At 8 am on a weekday, it's
By anon
Fri, 12/02/2016 - 5:14pm
At 8 am on a weekday, it's easy to find a metered space.
Yes, permits are available, but only 3 days in advance. They're designed for longer-term construction projects, not calling a plumber to fix your heat right away.
Think this through
By adamg
Fri, 12/02/2016 - 11:01am
If the experiment works, it'll save those honest, hard-working men and women a lot of money. Ask them how many parking tickets they rack up now because they can't find a place to park.

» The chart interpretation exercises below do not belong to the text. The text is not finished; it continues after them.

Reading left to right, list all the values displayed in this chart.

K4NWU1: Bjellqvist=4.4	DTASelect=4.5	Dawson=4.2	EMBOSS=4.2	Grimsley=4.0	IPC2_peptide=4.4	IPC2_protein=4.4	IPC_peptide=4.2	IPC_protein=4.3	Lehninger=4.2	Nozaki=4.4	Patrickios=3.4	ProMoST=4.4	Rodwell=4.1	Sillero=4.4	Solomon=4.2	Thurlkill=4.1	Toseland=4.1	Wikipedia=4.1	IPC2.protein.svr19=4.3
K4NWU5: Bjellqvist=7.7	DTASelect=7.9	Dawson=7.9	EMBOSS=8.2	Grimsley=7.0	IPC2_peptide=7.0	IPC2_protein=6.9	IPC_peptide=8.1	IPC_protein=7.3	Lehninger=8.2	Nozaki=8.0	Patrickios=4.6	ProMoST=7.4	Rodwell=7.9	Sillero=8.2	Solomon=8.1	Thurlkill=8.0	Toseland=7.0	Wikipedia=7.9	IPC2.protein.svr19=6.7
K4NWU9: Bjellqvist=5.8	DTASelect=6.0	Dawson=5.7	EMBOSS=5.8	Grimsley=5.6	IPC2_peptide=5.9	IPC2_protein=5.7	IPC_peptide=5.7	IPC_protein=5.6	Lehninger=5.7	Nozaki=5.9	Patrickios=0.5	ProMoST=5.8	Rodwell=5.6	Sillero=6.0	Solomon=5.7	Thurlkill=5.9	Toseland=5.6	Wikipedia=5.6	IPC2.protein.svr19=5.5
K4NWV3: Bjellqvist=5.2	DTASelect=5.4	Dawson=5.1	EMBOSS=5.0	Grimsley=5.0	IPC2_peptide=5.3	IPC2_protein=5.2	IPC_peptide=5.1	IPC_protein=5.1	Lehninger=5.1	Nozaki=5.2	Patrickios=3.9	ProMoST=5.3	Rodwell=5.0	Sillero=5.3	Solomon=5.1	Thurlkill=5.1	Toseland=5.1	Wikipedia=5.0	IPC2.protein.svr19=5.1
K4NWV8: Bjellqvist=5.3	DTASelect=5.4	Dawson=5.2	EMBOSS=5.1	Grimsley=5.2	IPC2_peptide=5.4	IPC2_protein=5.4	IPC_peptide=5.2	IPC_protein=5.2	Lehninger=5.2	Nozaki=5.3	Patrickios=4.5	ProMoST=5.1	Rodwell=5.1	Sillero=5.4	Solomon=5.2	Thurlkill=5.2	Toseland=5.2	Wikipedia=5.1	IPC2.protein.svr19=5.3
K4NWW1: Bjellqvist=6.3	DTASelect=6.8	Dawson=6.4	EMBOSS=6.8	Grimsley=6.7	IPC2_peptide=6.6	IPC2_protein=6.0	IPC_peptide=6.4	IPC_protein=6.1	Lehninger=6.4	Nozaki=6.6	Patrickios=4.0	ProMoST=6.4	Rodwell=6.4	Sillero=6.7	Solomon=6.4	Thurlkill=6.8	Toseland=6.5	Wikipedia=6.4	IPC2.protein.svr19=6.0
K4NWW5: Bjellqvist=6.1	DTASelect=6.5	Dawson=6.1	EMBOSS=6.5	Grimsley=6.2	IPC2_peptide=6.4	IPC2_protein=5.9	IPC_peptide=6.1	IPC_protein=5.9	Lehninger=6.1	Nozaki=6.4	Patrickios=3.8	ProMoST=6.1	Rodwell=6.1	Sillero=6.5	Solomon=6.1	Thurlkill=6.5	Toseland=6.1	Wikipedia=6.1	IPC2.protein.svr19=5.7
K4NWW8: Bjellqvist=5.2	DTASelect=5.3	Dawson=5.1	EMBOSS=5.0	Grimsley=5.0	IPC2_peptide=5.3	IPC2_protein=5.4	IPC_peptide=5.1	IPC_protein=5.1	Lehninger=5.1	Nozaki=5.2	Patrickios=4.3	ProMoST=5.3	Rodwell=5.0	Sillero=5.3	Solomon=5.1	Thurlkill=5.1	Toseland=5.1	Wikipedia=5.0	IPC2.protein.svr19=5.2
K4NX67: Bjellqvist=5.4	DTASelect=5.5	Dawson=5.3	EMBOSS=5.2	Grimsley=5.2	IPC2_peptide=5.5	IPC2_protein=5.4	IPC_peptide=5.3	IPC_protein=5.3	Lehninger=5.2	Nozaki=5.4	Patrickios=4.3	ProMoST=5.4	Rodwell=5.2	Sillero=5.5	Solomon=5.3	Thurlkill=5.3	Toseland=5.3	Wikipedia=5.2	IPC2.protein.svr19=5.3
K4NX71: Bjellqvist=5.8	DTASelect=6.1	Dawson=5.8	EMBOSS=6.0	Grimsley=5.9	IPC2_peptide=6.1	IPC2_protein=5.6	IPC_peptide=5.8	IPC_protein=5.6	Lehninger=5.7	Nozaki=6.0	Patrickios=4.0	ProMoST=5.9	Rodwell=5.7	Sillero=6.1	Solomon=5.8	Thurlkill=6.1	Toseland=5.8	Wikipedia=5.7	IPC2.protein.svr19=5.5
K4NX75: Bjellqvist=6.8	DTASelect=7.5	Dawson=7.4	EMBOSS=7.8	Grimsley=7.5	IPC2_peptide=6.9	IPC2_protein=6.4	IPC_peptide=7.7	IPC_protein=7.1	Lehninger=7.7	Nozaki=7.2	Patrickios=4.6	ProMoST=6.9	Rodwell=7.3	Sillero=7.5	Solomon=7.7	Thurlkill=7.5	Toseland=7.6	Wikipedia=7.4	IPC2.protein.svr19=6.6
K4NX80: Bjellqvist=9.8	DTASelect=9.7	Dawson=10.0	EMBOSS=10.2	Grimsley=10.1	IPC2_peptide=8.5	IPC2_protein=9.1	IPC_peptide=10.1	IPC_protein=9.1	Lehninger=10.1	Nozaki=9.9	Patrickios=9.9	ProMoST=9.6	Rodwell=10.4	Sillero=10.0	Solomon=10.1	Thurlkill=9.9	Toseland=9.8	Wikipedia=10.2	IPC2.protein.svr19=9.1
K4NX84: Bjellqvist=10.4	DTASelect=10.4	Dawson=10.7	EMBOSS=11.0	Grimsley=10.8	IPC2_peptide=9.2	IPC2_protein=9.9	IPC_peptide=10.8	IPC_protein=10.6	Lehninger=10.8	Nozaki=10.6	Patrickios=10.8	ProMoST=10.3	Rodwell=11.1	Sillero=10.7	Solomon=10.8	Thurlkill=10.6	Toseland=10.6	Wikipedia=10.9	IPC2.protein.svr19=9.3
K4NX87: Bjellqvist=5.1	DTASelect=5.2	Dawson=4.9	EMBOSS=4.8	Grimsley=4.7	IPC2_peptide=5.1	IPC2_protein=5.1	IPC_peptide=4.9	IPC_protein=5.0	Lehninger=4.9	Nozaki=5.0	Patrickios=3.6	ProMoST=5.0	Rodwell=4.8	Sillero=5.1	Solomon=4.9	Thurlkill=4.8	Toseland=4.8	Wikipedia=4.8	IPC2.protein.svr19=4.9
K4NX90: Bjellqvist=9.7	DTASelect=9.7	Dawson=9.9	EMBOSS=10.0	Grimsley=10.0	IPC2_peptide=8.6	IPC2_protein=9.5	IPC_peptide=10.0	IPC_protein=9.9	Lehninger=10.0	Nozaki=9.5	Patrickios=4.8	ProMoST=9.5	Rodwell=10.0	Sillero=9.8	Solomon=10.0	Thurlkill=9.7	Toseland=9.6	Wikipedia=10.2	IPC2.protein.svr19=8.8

If there are more spaces, the money they spend on feeding a meter will be more than made up for by the money they save by not getting ticketed for parking where they shouldn't.
thinking
By Saul
Fri, 12/02/2016 - 11:04am
There's something about the isolation of being inside one's personal car in the city that dampens one's ability to think.
ha ha
By ElizaLeila
Fri, 12/02/2016 - 6:47pm
I actually think better in my car because I'm now solely focused on that one job: to drive safely
Assuming facts not in
By anon
Fri, 12/02/2016 - 5:16pm
Assuming facts not in evidence.
Do you have any documentation of how many tickets the average contractor gets? Have any contractors you know been *asking* for higher meter rates so they would have less trouble finding a legal space?
Yet another reason to do my shopping at the mall...
By Angel
Fri, 12/02/2016 - 10:24am
This is really ridiculous. How do you roll something like this out when you want people to come and spend their money in the city?
At the very least, earmark it for infrastructure or MBTA within city limits.
Right
By adamg
Fri, 12/02/2016 - 10:58am
The malls that are actually in the Back Bay charge way more than $3.75 an hour for parking. I haven't noticed the Prudential Center or Copley Place hurting for business.
The CambridgeSide Galleria
By Saul
Fri, 12/02/2016 - 11:12am
The CambridgeSide Galleria charges for parking too, and I don't see it hurting for business.
Re: That's all well and good.
By Angel
Fri, 12/02/2016 - 12:00pm
Those aren't really malls now, are they? A lot of upscale stores. Here's my other problem with this: It just seems like pure greed. Why can't the little guy catch a break and park for a couple of hours in the city to shop or bring his family in to holiday events like the tree lighting last night?
I don't know how this is a positive development in a city with a horrible public transportation system and development geared to those with means. Just look at Fenway. There's no chance the people I knew there could possibly live or shop there now.
Boston Common
By Saul
Fri, 12/02/2016 - 2:12pm
News flash: there's a parking garage right under Boston Common: for $14 you can easily park your car for three hours, out of the elements. Too expensive for your tastes? Several garages near Downtown Crossing have evening and weekend parking for as little as $9.
How true. I hear the new Target there has a $10 cover just to get in.